A similar approach must be taken in the case at bar. The provisions of sections 403(d) (1) and 4044(d) (1) of ERISA represent an exception to the general rule prohibiting diversion of assets. The challenged amendment includes the language necessary to reserve the employer's right to the remaining trust assets as required under section 4044(d) (1) (C) of ERISA and as permitted under the Internal Revenue Code, 26 U.S.C. § 401(a) (2).


Having determined that the amendment is valid, it follows that a refund to the employer meets the requirements of section 4044(d) (1) of ERISA.

This result is consistent with the policies underlying the enactment of ERISA. Employers will continue to fund their plans under ERISA guidelines, but will not be penalized for overfunding in "an abundance *1133 of caution" or as a result of a miscalculation on the part of an actuary. Thus, employees will continue to be protected to the extent of their specific benefits, but will not receive any windfalls due to the employer's mistake in predicting the amount necessary to keep the Plan on a sound financial basis.
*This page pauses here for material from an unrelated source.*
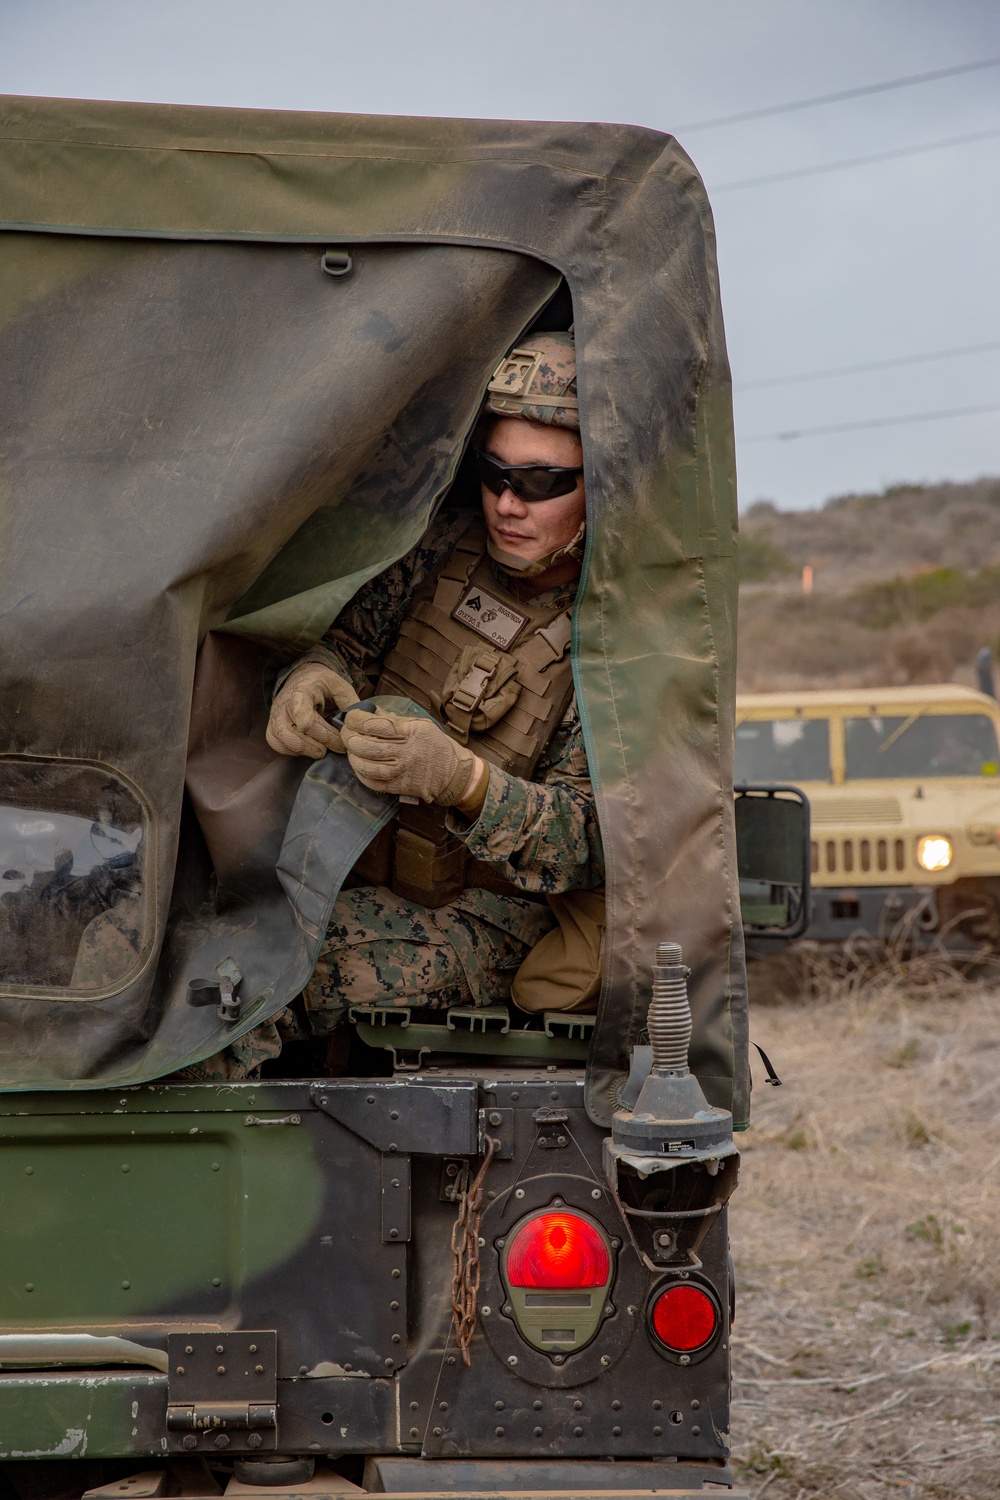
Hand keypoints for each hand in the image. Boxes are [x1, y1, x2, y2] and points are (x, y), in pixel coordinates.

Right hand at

For the foregoing reasons, the Application of the Pension Benefit Guaranty Corporation will be denied, and the existing Trustee is authorized to distribute the remaining assets to the employer in accordance with section 4044(d) (1) of ERISA.


[1] Subsection (b).

[2] Subsection (a).

[3] 26 U.S.C.A. § 410 note (Supp.1977).

[4] An earlier version of this section confined preemption to the specific areas covered by the bill but was rejected because:

"[o]f the possibility of endless litigation over the validity of state action that might impinge on federal regulation, as well as opening the door to multiple and potentially conflicting state laws hastily contrived to deal with some particular aspect of private welfare or pension benefit plans not clearly connected to the federal regulatory scheme." 120 Cong.Rec. 515751 (daily ed. August 22, 1974).